# Gaps in tack room door



## Clayton Taffy (May 24, 2011)

I would try that foam weather stripping that comes in rolls.


----------



## Walkamile (Dec 29, 2008)

How disappointing , especially a new trailer! I agree with TC on the weather stripping. All I can think of, other then calling the dealer you bought it from and see what they suggest.


----------



## Darrin (Jul 11, 2011)

I see an Albany on that, get it from Miller's trailers? That's where I bought mine years ago.

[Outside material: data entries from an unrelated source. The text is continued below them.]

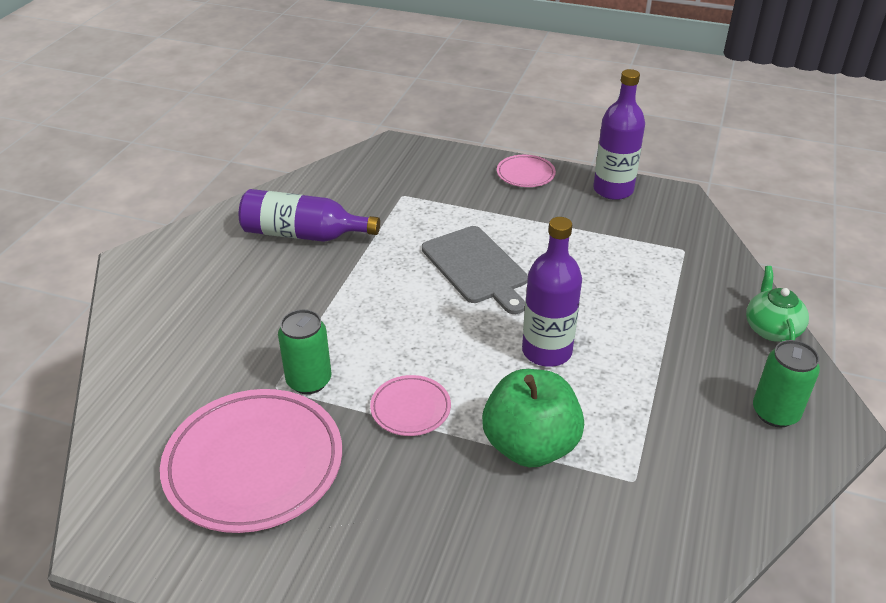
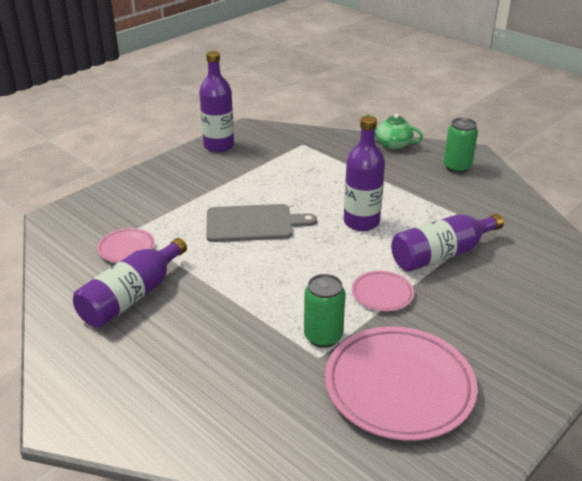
camera: 65 degrees left, 5 degrees down
green apple [482,369,584,467] -> purple bottle [391,214,504,272]
pink plate [497,155,556,187] -> pink plate moved to [97,228,155,263]

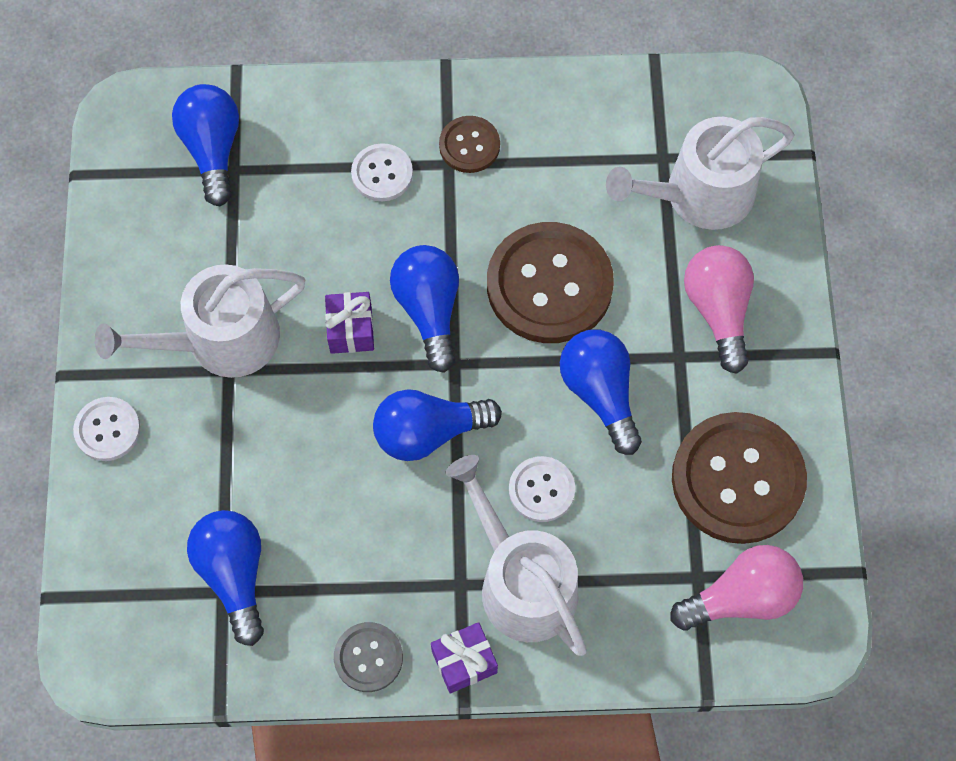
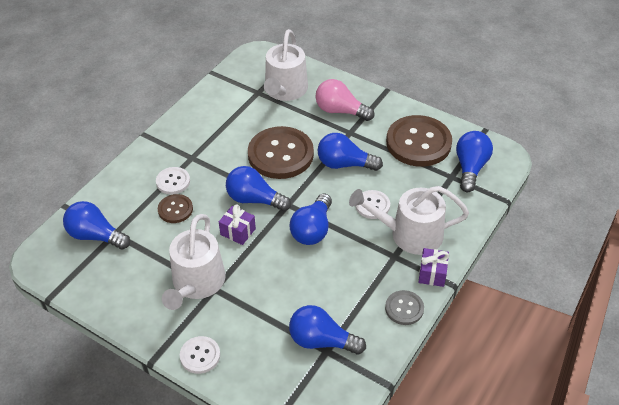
camera: 55 degrees left, 20 degrees down
brown button [439,116,500,173] -> brown button moved to [158,194,193,223]
pink light bulb [671,545,803,631] -> blue light bulb [456,131,493,192]

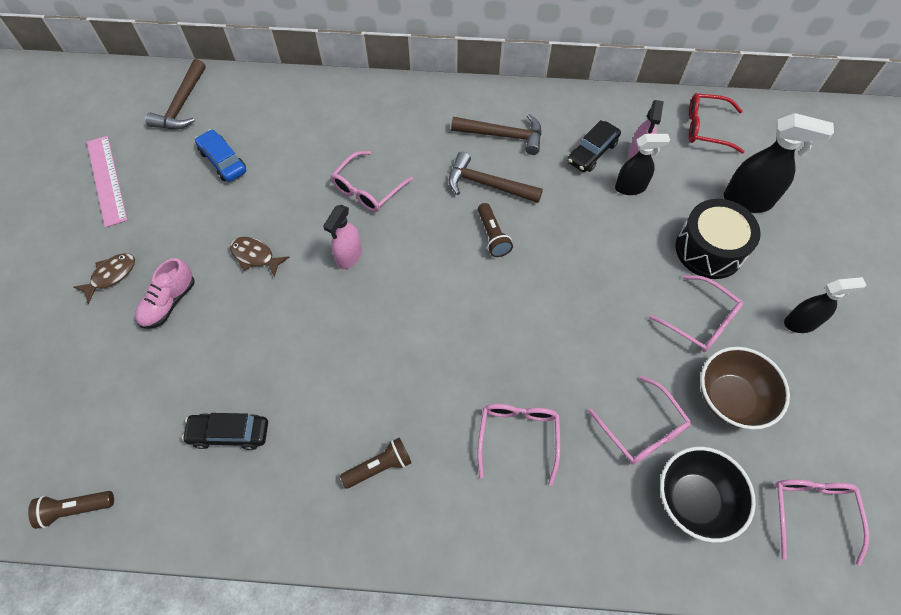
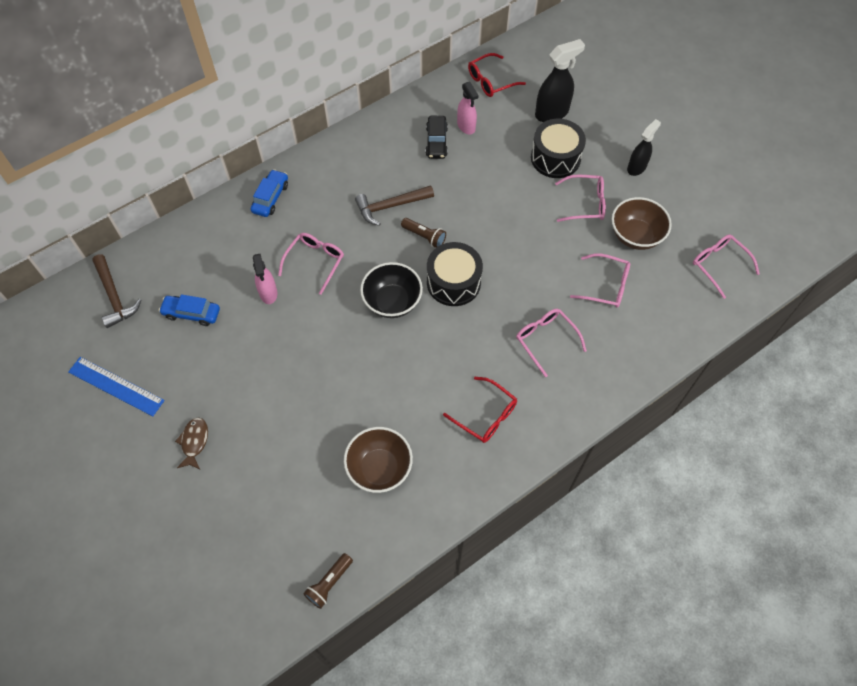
camera: 40 degrees left, 0 degrees up
pink ruler [87,136,127,228] -> blue ruler [68,357,165,416]
pink shoe [135,258,195,329] -> none
black car [182,413,268,450] -> brown bowl [344,427,413,493]
brown fish [230,237,289,278] -> none
pink spray bottle [323,205,362,269] -> pink spray bottle moved to [253,254,277,304]
pink glasses [331,151,413,212] -> pink glasses turned 150 degrees counterclockwise [278,233,344,295]
brown flashlight [340,438,411,489] -> red glasses [443,377,517,443]
brown hammer [451,114,542,155] -> none
black spray bottle [615,134,670,195] -> none
black bowl [660,447,756,543] -> black bowl moved to [360,262,423,318]
none -> blue car [250,169,288,217]
none -> black drum [427,242,483,306]

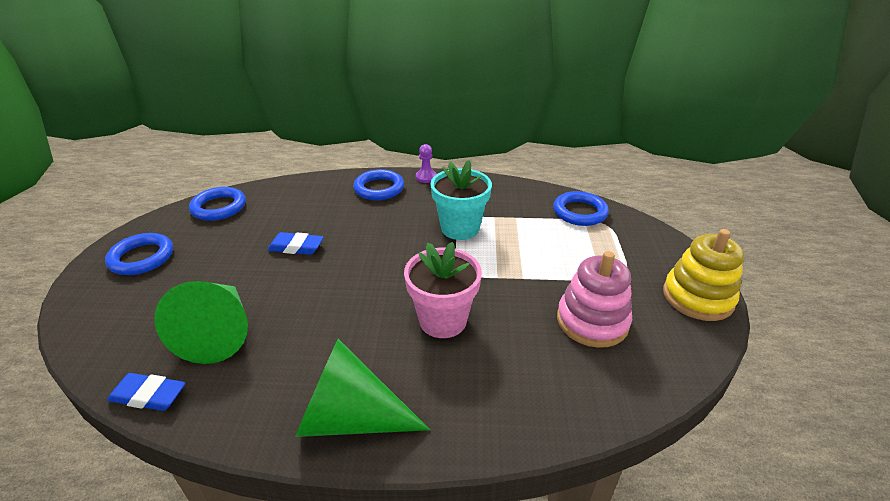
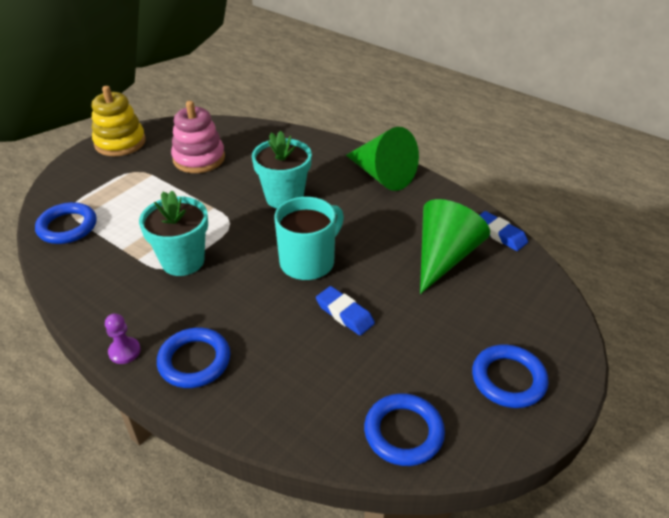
camera: 145 degrees left, 5 degrees up
pink flower pot [404,242,482,338] -> turquoise flower pot [252,130,312,208]
none -> turquoise mug [274,197,344,280]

There is thick wearherstrip you can try and seal it up with. Replacing the door is a possibility but wouldn't be cheap.
_Posted via Mobile Device_


----------



## stevenson (Sep 12, 2011)

i would take it back to where you bought it,if it was a dealer and say whats with this gap ! this is not weather proof , what will You do to correct this problem? hopefully they will fix it for no charge. 
Other than that, the wide weather stripping place inside the door, and I would do the door side and the frame side . Good luck


----------



## beau159 (Oct 4, 2010)

Hmm, I'm not a trailer mechanic so I'm really not sure what you could do. I feel that weather stripping would not be enough, because that isn't exactly water proof either. 

The door needs to physically overlap somehow in order to be water tight. With that big gap in there .... I honestly don't know what you could do. 

I'd ask the dealer you purchased it from if there is another door they could install.


----------